▶ **Available data**

------------

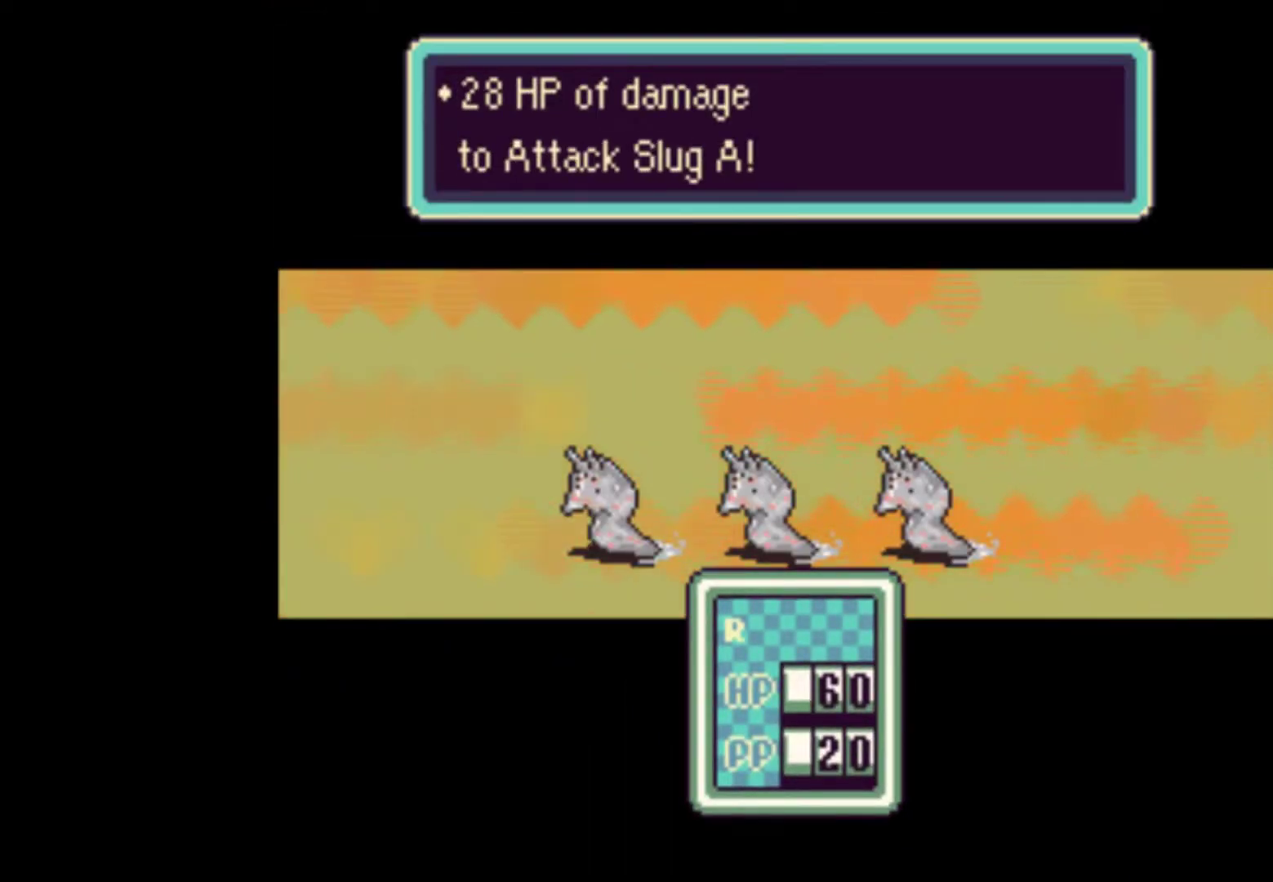
{"buttons": ["A"], "events": [[17, "A", "up"], [83, "A", "down"], [150, "A", "up"], [217, "A", "down"], [283, "A", "up"], [350, "A", "down"], [417, "A", "up"], [483, "A", "down"]]}
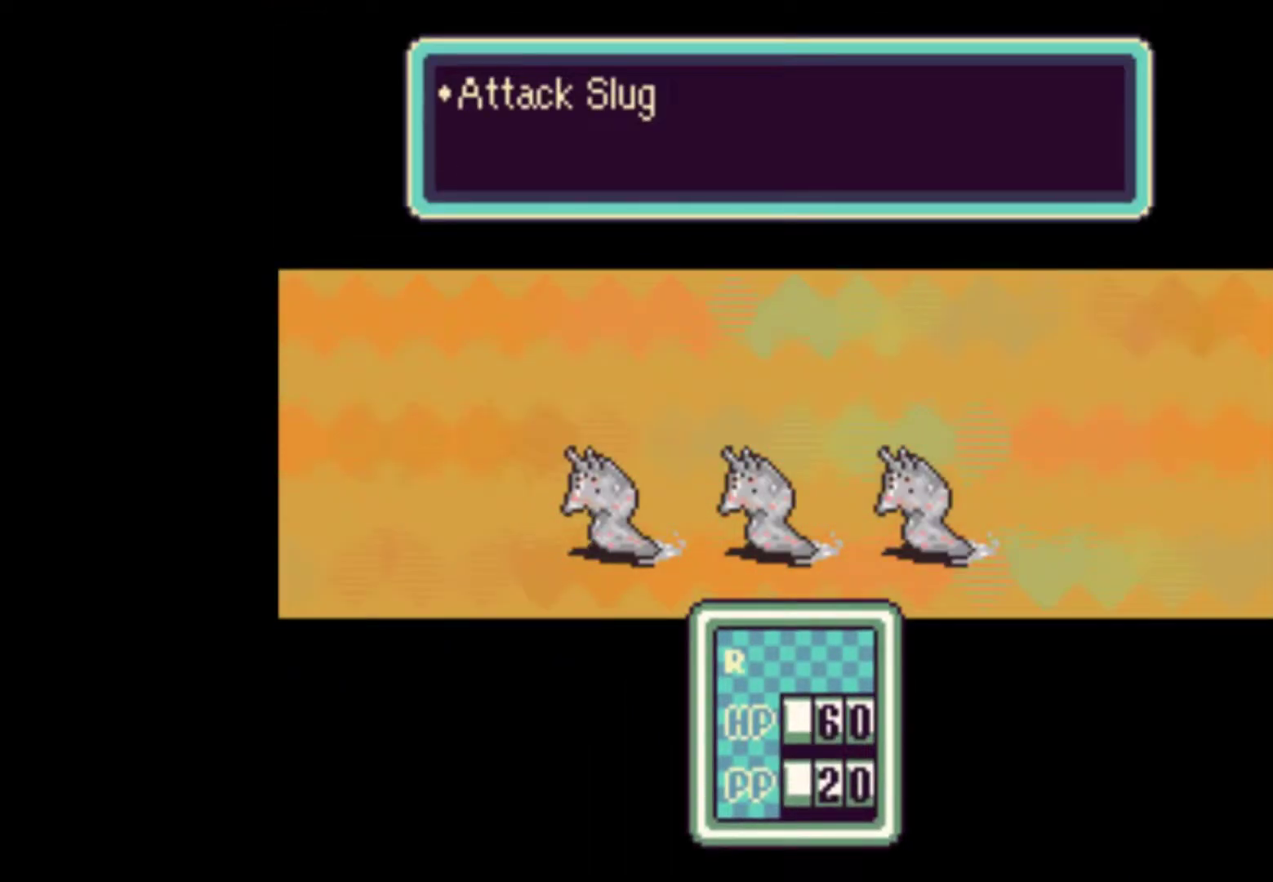
{"buttons": [], "events": [[50, "A", "up"], [150, "A", "down"], [183, "A", "up"], [283, "A", "down"], [317, "A", "up"], [417, "A", "down"], [450, "A", "up"]]}
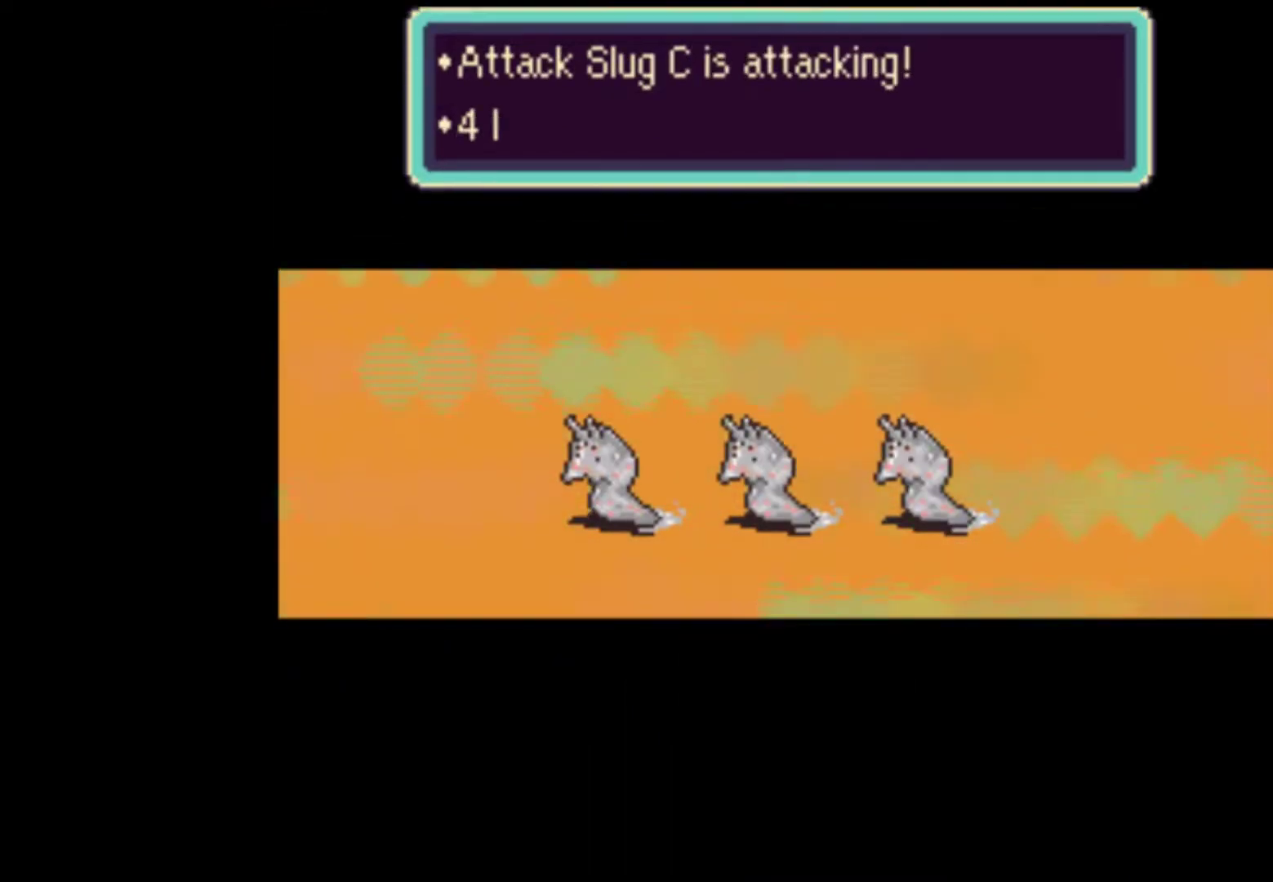
{"buttons": [], "events": [[17, "A", "down"], [83, "A", "up"], [150, "A", "down"], [217, "A", "up"], [283, "A", "down"], [350, "A", "up"], [417, "A", "down"], [483, "A", "up"]]}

------------

▶ **Requirement**
Leave the pictures out and set down the rest of the listing above exactly.

▶ **Task output**
{"buttons": ["A"], "events": [[17, "A", "up"], [83, "A", "down"], [150, "A", "up"], [217, "A", "down"], [283, "A", "up"], [350, "A", "down"], [417, "A", "up"], [483, "A", "down"]]}
{"buttons": [], "events": [[50, "A", "up"], [150, "A", "down"], [183, "A", "up"], [283, "A", "down"], [317, "A", "up"], [417, "A", "down"], [450, "A", "up"]]}
{"buttons": [], "events": [[17, "A", "down"], [83, "A", "up"], [150, "A", "down"], [217, "A", "up"], [283, "A", "down"], [350, "A", "up"], [417, "A", "down"], [483, "A", "up"]]}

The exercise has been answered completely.